Robust Articulated Intelligent Driving for Enhanced Reversing -- RAIDER

Research Project, 2025 – 2028

The RAIDER project is organized into six work packages: project administration, requirements and conditions, modeling and simulation, estimation and control, validation, and dissemination. It spans from 2025 to 2028, with milestones including scenario definition, validated models, tested control strategies, and a PhD defense. The project involves Chalmers and Volvo, combining academic research with industrial testing, and is funded primarily through the FFI Safe Automated Driving program.

Reversing articulated vehicles, especially those with multiple trailers, is a complex and risk-prone task in logistics operations. Longer vehicle combinations are increasingly used for efficiency and sustainability, but they introduce significant challenges during low-speed maneuvers like shunting. Current solutions, such as cameras and sensors, provide limited assistance, and existing automated systems for passenger cars are not directly applicable to heavy-duty vehicles. There is a clear need for robust, real-world solutions that reduce driver workload and improve safety.

The project aims to develop intelligent reversing aids for multi-articulated vehicles that are robust across diverse conditions and configurations. Key goals include improving maneuverability, reducing operational risks, and enabling efficient use of space in logistics hubs. The system should be combination-agnostic, scalable, and adaptable to variations in geometry, coupling types, and environmental factors. Ultimately, the project supports safer, more sustainable transport and facilitates the adoption of high-capacity transport solutions.

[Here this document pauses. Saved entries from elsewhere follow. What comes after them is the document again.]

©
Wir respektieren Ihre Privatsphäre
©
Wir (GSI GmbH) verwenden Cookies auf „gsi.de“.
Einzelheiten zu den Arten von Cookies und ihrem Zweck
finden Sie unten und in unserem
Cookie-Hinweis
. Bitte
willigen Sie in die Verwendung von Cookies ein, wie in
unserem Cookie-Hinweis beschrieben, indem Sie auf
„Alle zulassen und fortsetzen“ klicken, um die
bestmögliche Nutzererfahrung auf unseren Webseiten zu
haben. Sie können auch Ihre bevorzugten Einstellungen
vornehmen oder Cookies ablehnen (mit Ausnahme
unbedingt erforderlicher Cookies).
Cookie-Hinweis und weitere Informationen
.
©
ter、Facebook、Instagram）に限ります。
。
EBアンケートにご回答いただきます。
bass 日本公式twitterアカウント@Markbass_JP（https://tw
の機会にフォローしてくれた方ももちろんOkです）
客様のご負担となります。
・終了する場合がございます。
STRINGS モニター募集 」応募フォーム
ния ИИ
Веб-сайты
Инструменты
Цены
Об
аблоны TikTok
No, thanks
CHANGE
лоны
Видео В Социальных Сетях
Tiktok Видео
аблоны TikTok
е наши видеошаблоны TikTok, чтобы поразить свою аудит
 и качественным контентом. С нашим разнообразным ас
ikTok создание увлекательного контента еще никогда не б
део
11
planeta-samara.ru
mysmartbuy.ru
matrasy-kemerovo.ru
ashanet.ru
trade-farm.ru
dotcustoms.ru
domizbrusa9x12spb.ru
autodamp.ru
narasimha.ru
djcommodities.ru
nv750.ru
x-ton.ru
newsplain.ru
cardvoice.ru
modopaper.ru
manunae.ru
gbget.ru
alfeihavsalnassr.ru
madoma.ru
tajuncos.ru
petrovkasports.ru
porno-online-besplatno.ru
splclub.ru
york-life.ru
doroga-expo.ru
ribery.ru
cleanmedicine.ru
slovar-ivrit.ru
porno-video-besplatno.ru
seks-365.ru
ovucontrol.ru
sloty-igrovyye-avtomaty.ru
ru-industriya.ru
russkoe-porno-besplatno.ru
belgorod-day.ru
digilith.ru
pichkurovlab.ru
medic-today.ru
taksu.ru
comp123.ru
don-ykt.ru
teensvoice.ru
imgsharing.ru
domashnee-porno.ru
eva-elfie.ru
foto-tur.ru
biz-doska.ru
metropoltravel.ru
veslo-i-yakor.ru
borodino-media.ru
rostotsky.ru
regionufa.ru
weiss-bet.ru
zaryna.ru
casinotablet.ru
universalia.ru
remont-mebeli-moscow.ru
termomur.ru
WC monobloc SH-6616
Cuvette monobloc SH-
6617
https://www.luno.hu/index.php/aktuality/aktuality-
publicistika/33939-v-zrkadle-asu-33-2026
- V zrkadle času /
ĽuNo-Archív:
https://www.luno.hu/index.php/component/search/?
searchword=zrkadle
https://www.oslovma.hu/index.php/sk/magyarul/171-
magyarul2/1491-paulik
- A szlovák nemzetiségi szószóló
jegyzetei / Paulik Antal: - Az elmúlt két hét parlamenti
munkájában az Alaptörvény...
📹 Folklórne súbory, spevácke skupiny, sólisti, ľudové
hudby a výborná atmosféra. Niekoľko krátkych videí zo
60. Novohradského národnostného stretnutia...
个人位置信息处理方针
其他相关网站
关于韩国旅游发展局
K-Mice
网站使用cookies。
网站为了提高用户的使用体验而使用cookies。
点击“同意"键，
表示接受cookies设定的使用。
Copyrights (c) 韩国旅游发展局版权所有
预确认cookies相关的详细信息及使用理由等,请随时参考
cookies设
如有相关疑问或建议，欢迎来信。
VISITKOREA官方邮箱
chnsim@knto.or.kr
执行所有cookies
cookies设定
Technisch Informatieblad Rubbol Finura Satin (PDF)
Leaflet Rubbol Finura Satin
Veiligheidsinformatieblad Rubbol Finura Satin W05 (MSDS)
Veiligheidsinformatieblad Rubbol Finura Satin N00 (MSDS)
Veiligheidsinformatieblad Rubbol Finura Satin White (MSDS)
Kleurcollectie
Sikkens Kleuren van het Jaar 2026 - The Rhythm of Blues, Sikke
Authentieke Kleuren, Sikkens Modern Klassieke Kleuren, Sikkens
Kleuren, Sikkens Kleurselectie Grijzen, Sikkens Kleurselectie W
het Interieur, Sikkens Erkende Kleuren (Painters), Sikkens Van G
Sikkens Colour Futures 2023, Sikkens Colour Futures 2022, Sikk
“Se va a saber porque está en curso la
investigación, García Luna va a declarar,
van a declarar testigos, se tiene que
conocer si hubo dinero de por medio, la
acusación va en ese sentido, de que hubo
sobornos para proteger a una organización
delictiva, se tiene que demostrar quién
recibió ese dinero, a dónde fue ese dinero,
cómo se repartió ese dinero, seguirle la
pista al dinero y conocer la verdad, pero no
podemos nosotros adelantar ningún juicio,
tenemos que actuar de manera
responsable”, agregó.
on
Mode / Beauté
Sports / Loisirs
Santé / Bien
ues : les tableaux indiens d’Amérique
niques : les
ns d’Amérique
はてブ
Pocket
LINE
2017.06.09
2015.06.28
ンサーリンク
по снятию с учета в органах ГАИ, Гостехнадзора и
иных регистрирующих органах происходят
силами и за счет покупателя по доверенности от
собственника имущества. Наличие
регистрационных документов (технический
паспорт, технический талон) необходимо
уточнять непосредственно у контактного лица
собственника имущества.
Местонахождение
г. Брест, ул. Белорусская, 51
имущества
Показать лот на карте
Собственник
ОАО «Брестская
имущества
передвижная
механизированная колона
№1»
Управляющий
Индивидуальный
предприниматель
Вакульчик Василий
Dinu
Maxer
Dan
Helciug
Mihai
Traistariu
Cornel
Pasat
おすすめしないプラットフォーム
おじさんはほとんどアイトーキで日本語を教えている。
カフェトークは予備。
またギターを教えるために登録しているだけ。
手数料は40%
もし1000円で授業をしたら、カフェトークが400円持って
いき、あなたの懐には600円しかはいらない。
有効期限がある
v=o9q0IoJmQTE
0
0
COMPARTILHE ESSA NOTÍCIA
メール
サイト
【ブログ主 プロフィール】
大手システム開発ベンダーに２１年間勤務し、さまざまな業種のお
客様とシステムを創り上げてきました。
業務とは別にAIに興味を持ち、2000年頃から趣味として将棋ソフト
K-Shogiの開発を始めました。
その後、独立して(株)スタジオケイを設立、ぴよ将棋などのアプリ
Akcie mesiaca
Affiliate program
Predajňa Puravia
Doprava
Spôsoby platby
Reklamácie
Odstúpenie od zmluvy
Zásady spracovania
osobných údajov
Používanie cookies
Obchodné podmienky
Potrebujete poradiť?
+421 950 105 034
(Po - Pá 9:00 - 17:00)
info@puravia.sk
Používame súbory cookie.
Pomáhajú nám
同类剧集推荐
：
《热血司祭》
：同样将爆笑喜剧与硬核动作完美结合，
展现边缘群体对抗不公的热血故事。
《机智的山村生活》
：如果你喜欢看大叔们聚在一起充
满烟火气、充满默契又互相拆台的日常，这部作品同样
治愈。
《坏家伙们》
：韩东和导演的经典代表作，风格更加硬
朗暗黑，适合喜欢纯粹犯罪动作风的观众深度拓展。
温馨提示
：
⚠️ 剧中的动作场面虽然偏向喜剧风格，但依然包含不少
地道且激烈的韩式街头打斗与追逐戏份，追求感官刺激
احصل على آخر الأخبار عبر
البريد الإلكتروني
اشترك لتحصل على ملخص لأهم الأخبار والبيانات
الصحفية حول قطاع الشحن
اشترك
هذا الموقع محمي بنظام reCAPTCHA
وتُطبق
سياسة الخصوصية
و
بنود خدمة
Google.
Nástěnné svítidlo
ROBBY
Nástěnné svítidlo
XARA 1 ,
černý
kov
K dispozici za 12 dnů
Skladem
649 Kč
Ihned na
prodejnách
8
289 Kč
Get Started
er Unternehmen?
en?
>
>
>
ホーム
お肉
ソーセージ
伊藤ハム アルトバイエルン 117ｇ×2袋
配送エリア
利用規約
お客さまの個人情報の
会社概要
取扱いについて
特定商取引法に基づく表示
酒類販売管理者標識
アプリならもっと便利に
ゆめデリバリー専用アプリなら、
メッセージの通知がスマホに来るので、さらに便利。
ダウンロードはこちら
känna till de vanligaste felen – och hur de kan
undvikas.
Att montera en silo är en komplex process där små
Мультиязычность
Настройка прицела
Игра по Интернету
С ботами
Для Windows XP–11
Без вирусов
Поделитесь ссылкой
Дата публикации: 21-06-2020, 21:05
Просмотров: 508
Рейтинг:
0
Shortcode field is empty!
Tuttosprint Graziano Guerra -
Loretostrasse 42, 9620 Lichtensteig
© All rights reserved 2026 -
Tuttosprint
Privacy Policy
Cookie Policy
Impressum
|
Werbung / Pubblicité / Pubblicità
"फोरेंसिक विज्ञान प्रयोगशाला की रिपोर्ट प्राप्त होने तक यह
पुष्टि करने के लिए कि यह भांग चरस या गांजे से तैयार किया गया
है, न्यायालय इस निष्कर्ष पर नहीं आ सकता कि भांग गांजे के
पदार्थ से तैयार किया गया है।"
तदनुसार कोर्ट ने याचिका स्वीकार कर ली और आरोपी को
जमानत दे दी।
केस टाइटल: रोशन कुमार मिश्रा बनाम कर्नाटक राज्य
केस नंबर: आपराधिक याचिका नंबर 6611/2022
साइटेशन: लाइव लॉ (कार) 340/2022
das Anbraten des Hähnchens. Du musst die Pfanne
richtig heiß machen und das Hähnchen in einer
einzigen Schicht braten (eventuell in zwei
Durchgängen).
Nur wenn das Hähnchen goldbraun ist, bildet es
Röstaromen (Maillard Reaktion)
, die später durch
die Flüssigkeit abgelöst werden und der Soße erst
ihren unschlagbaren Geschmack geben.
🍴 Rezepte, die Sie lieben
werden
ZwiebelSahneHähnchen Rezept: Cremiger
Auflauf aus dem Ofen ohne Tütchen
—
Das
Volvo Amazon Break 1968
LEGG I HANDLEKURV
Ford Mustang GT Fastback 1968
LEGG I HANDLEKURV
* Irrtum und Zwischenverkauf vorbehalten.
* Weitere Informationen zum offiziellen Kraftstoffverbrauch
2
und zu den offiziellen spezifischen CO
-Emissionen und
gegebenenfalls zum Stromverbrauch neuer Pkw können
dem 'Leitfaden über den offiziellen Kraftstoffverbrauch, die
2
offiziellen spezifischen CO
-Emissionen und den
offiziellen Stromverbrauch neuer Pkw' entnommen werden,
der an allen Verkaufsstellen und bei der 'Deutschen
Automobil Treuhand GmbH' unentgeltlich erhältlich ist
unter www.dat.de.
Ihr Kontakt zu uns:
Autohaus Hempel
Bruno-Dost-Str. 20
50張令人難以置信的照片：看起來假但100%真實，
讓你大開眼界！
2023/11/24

The approach combines scenario analysis, dynamic modeling, and advanced estimation and control strategies. Work begins with identifying real-world conditions and sensor setups, followed by creating simulation models to capture variations. Estimation techniques (e.g., Kalman filters) and robust control algorithms will be developed to handle uncertainties. Validation will occur through systematic testing on instrumented trucks and trailers under varied conditions. Dissemination includes academic publications and a PhD thesis, ensuring knowledge transfer and industry impact.

The project is expected to deliver methods for adaptive, context-aware shunting aids that significantly reduce reversing complexity and time. Potential outcomes include improved safety, operational efficiency, and reduced environmental impact through better logistics flow and support for high-capacity transport.